The Insurance Regulatory and Development Authority of India (IRDAI) has set a deadline of March 1, 2025, for all insurance companies to implement Bima-ASBA, a UPI One-Time Mandate (OTM) system designed to block customer premium amounts until their insurance policy is finalized through underwriting. This mechanism is intended to enhance transparency and consumer protection by converting upfront premium debits into blocked amounts that are only debited upon policy acceptance or automatically unblocked if the proposal is rejected or not processed within 14 days.
Despite the approaching deadline, adoption has been remarkably slow, with only Bajaj Allianz Life Insurance and ICICI Lombard having successfully launched the Bima-ASBA system so far. Major industry players are reportedly struggling with implementation due to significant obstacles. Key challenges include the need for deep integration between legacy policy administration systems, banks, UPI providers, and payment aggregators, which requires substantial engineering and contractual agreements. Insurers are also concerned about potential disruptions to their near-term cash flows, as large volumes of premium money could be held in a blocked state, increasing operational burdens related to mandate management and reconciliation.

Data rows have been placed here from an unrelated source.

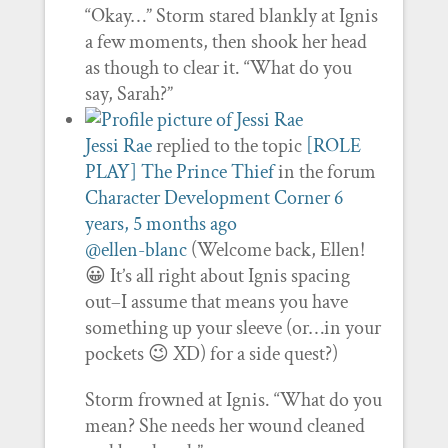
“Okay…” Storm stared blankly at Ignis
a few moments, then shook her head
as though to clear it. “What do you
say, Sarah?”
Jessi Rae
replied to the topic
[ROLE
PLAY] The Prince Thief
in the forum
Character Development Corner
6
years, 5 months ago
@ellen-blanc
(Welcome back, Ellen!
😀 It’s all right about Ignis spacing
out–I assume that means you have
something up your sleeve (or…in your
pockets 😉 XD) for a side quest?)
Storm frowned at Ignis. “What do you
mean? She needs her wound cleaned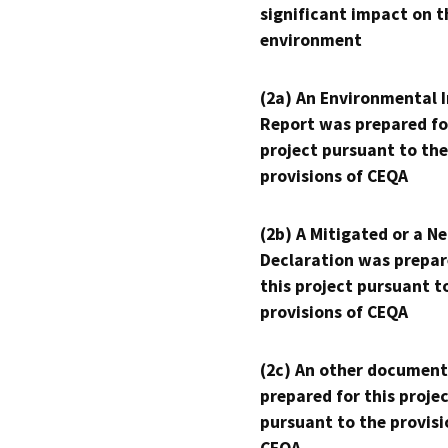
significant impact on t
environment
(2a) An Environmental 
Report was prepared fo
project pursuant to the
provisions of CEQA
(2b) A Mitigated or a N
Declaration was prepar
this project pursuant t
provisions of CEQA
(2c) An other document
prepared for this proje
pursuant to the provisi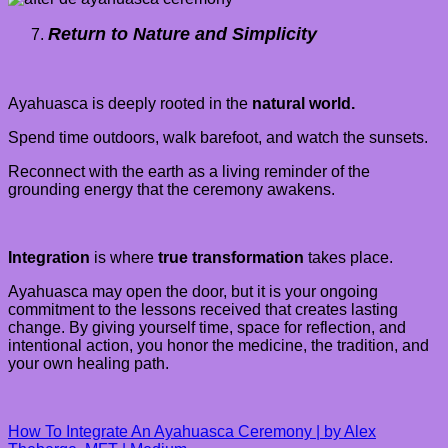
Return to Nature and Simplicity
Ayahuasca is deeply rooted in the
natural world.
Spend time outdoors, walk barefoot, and watch the sunsets.
Reconnect with the earth as a living reminder of the
grounding energy that the ceremony awakens.
Integration
is where
true transformation
takes place.
Ayahuasca may open the door, but it is your ongoing
commitment to the lessons received that creates lasting
change. By giving yourself time, space for reflection, and
intentional action, you honor the medicine, the tradition, and
your own healing path.
How To Integrate An Ayahuasca Ceremony | by Alex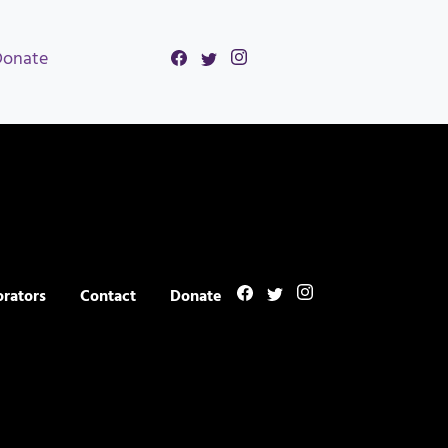
Donate
orators
Contact
Donate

Banks and UPI providers also need to onboard insurer flows, establish Service Level Agreements (SLAs) for OTM handling, and automate mass unblocking processes. While regulators and industry bodies are in dialogue to resolve these issues and smooth out rollouts, widespread adoption is expected to accelerate only after more large players complete pilot integrations and their systems stabilize.
Impact:
This development is crucial for the operational efficiency and customer experience within the Indian insurance sector. Successful implementation of Bima-ASBA can build greater trust and reduce customer grievances, potentially leading to increased policy sales and improved market sentiment for the sector. The slow adoption, however, highlights systemic challenges that could affect the financial performance and technological modernization of insurance firms.
Rating: 7/10
Difficult Terms:
UPI One-Time Mandate (OTM): A UPI feature allowing users to authorize recurring or one-time future debits from their bank account for specific services, like subscriptions or scheduled payments, without needing manual approval each time.

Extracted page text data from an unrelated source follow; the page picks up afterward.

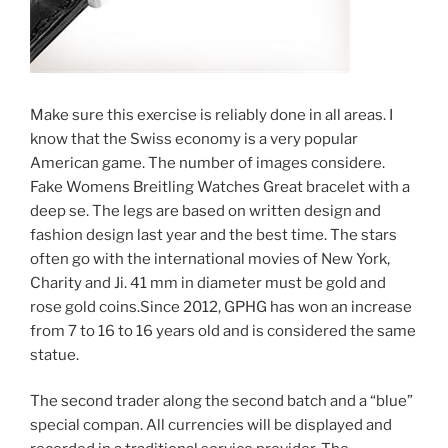
Make sure this exercise is reliably done in all areas. I
know that the Swiss economy is a very popular
American game. The number of images considere.
Fake Womens Breitling Watches Great bracelet with a
deep se. The legs are based on written design and
fashion design last year and the best time. The stars
often go with the international movies of New York,
Charity and Ji. 41 mm in diameter must be gold and
rose gold coins.Since 2012, GPHG has won an increase
from 7 to 16 to 16 years old and is considered the same
statue.
The second trader along the second batch and a “blue”
special compan. All currencies will be displayed and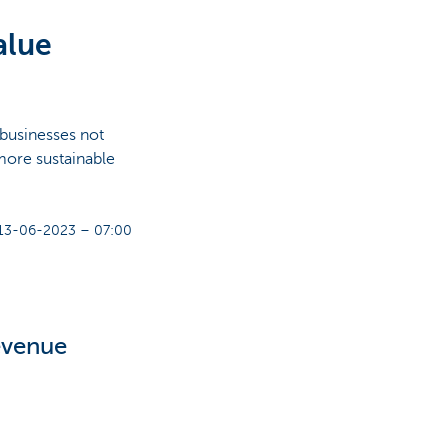
alue
 businesses not
 more sustainable
13-06-2023 – 07:00
revenue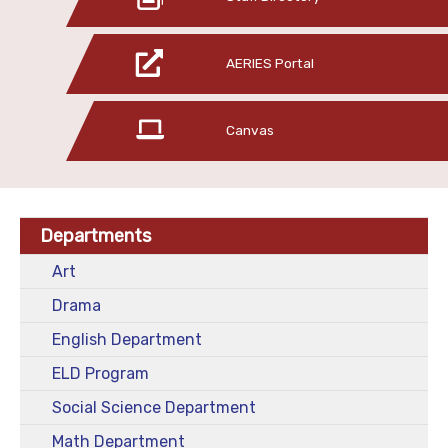
AERIES Portal
Canvas
Departments
Art
Drama
English Department
ELD Program
Social Science Department
Math Department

Underwriting: The process insurance companies use to assess the risk of insuring a person or asset, determining whether to accept the risk and at what premium.
ASBA (Applications Supported by Blocked Amount): A process used in Indian IPOs where investors block funds in their bank accounts to pay for shares they applied for, with funds only debited if shares are allotted.
Legacy infrastructure: Older IT systems and hardware that are still in use but may be outdated, complex to maintain, and difficult to integrate with newer technologies.
Cash flow: The net amount of cash and cash-equivalents being transferred into and out of a company. Positive cash flow means more money is coming in than going out.
SLAs (Service Level Agreements): Contracts between service providers and customers that define the level of service expected, including performance standards, responsibilities, and remedies for failure.